▶ Information
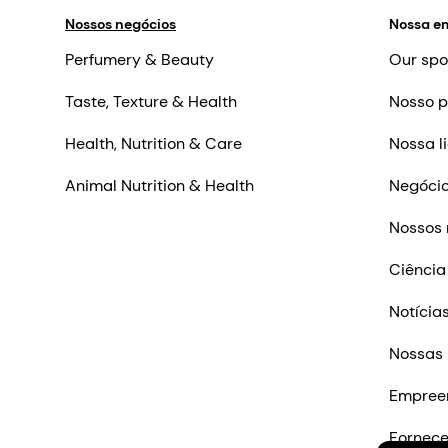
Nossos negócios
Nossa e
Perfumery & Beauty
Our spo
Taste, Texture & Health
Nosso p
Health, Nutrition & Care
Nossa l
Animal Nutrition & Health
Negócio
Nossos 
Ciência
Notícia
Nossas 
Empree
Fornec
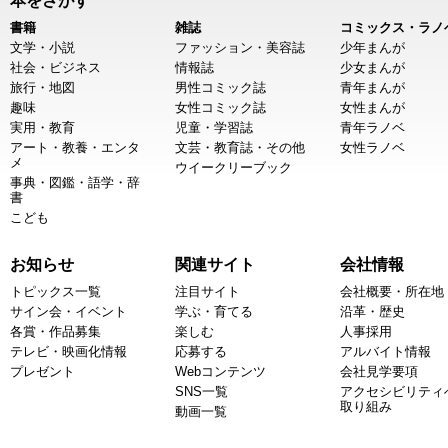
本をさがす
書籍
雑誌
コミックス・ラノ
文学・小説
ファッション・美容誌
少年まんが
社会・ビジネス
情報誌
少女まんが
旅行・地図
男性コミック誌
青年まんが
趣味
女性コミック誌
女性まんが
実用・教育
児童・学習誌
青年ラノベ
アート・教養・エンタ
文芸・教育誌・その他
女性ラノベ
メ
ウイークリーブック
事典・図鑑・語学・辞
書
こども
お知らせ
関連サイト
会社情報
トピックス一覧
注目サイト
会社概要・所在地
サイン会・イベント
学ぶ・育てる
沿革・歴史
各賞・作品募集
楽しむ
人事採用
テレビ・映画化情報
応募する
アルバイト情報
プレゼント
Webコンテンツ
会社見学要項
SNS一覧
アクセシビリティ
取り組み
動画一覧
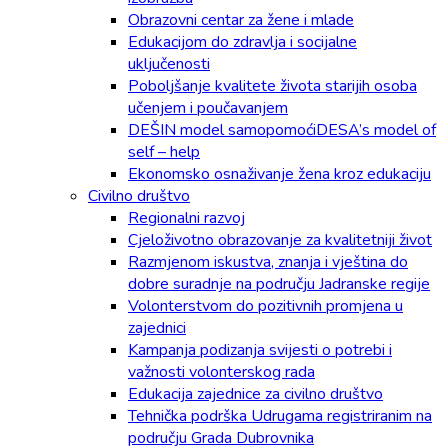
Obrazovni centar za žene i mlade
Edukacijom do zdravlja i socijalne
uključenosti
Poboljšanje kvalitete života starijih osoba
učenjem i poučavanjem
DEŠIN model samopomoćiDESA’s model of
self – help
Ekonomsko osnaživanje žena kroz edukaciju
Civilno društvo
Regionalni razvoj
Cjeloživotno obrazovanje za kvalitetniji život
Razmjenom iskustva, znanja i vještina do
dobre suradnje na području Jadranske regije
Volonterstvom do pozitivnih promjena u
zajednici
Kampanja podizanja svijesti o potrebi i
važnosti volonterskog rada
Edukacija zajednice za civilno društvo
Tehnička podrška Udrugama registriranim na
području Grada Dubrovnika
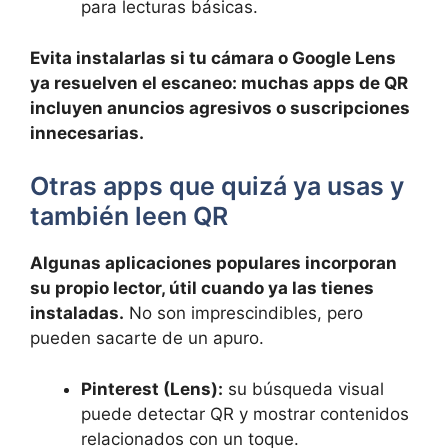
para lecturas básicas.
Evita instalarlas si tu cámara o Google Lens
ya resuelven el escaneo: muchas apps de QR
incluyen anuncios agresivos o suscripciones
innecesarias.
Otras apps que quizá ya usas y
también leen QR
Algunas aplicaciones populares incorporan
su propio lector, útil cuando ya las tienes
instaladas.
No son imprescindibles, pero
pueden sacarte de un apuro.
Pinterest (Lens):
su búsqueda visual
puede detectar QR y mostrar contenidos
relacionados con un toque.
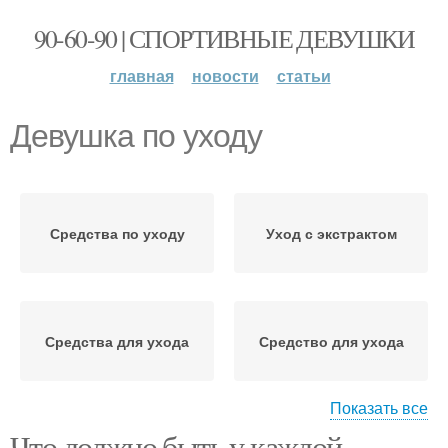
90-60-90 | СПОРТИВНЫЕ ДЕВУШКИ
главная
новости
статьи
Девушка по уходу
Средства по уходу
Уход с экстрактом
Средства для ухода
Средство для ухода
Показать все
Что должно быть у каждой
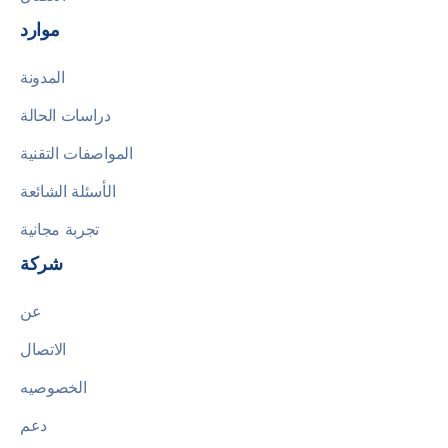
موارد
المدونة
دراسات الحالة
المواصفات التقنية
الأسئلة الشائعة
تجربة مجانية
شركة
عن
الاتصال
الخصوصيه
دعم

▶ Exercise details
From the items above, write out everything from the line containing "Obrazovni centar za žene i mlade" down to the line containing "Regionalni razvoj", both lines included, without changing a single character.

▶ Task answer
Obrazovni centar za žene i mlade
Edukacijom do zdravlja i socijalne
uključenosti
Poboljšanje kvalitete života starijih osoba
učenjem i poučavanjem
DEŠIN model samopomoćiDESA’s model of
self – help
Ekonomsko osnaživanje žena kroz edukaciju
Civilno društvo
Regionalni razvoj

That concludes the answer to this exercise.